How is it “undeniably useful” if it has the potential of giving wrong answers?
Also and perhaps more importantly, are these the lengths people go to avoid reading? If so, we are doomed.
Not everyone enjoys reading documentation. We don't need to be defensive about this. We already have search that can trawl through a well maintained site.
AI can not only go through the documentation but also translate it to layman and point to the sources.
If it gives the wrong answer 1 in every thousand results, it is still undeniably useful. You shouldn't blindly trust AI is common place knowledge. And it's no different than doing a Google search for something and some times clicking into a result that is bad. The fact that that possibility exists doesn't change the fact google is "undeniably " useful.
I’m going to be straightforward with you and say that if someone doesn’t want to read documentation, they shouldn’t be doing the job the documentation is for.
I’ve been bitten by AI summarizing documentation so many times, these days I refuse to use it for that purpose anymore.
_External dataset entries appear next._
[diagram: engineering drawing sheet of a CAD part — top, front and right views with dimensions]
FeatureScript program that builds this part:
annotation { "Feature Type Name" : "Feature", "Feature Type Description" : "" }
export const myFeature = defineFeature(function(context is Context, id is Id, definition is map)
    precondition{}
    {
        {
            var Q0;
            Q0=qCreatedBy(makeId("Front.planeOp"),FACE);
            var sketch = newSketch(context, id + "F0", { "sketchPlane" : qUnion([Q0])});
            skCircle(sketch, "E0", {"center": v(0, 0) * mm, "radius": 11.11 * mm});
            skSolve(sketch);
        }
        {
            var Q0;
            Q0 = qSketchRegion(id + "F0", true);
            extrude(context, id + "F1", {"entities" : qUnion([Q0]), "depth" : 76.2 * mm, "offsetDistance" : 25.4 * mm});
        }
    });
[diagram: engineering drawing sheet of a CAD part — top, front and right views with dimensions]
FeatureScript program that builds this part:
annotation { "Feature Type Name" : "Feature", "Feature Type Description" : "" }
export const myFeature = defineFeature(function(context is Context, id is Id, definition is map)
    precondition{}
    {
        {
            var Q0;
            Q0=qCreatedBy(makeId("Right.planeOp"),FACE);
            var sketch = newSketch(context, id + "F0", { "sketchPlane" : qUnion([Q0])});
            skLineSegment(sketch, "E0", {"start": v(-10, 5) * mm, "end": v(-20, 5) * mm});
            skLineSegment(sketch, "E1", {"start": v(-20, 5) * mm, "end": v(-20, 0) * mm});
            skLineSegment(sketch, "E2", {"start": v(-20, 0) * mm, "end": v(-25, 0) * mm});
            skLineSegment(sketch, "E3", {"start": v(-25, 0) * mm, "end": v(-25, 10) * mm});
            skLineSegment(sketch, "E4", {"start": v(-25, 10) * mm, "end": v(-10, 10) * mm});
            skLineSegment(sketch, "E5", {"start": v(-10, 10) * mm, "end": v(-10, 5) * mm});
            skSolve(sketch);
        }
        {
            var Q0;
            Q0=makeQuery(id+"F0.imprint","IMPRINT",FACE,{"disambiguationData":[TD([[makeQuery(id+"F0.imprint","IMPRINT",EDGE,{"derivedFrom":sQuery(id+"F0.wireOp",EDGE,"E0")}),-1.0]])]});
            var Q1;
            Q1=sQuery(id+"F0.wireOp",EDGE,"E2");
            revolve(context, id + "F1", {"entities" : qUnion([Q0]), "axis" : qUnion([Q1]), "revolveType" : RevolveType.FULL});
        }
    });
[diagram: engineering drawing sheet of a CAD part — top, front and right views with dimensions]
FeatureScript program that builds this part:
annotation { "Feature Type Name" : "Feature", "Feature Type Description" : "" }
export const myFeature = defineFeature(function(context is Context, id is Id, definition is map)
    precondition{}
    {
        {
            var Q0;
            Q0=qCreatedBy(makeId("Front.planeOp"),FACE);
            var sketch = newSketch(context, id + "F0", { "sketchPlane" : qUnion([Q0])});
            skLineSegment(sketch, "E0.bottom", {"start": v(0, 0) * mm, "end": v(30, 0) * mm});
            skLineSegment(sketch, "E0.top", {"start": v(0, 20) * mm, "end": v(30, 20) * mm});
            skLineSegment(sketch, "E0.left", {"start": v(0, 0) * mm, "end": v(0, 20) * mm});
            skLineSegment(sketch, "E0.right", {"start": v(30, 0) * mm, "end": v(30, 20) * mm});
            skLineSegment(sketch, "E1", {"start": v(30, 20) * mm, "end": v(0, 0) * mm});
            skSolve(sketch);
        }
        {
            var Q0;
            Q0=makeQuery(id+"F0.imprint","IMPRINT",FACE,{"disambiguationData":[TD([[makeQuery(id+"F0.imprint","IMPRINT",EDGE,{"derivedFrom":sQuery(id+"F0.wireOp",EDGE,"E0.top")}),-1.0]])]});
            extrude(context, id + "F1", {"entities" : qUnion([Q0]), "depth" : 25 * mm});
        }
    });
It’s just not worth it. It creates a loop where it wants to try things that don’t work, walk back, try something else, repeat, and spend $10 worth of tokens in the process.
You say that I shouldn’t blindly trust AI like I shouldn’t blindly trust Google results. The difference is that AI is presented as an authoritative source in itself. Hell, most of the time LLMs don’t link sources unless explicitly asked for. And here’s the thing, if I have to go and read the actual sources, it isn’t doing anything significantly more time efficient than just text search, but it is doing it at ten times the cost.
A potential risk that any company implementing an AI for something as simple as a Q&A should be aware of prior to doing that.
If they don't want the liability, then just don't use AI for public facing functions. Its not difficult.
Hopefully not, and this ruling goes some way to ensuring sense prevails. It's a little different if the LLM providing the "AI" summarization has been trained exclusively on the contents of the site; that ensures that only the work of the site authors is used in generating the summary, which means it's their words, and also probably less likely to hallucinate.
I deny it. The results of an LLM being used to answer a question are far too often wrong to ever be trusted. Sometimes the errors are obvious, much more often they are subtle and harder to spot, but delivered with certainty none-the-less. This ruling ensures that the ones providing the LLM summary are held liable, in the same way they would be if a human wrote the same summary.
Correct, and that is as it should be. Apply the same logic to a human written piece and you will see that.
It's very obviously not even the tiniest bit useful and, in fact, is simply a huge liability that could be done safer and cheaper by a person.
There's a difference between you making use of a tool and you publishing the results of that tool.
Why should a vendor be able to make false claims about a product with impunity?
In the not so distant future you use your own personal AI to do the trawling and if that thing gets it wrong that's on you or the company that made it.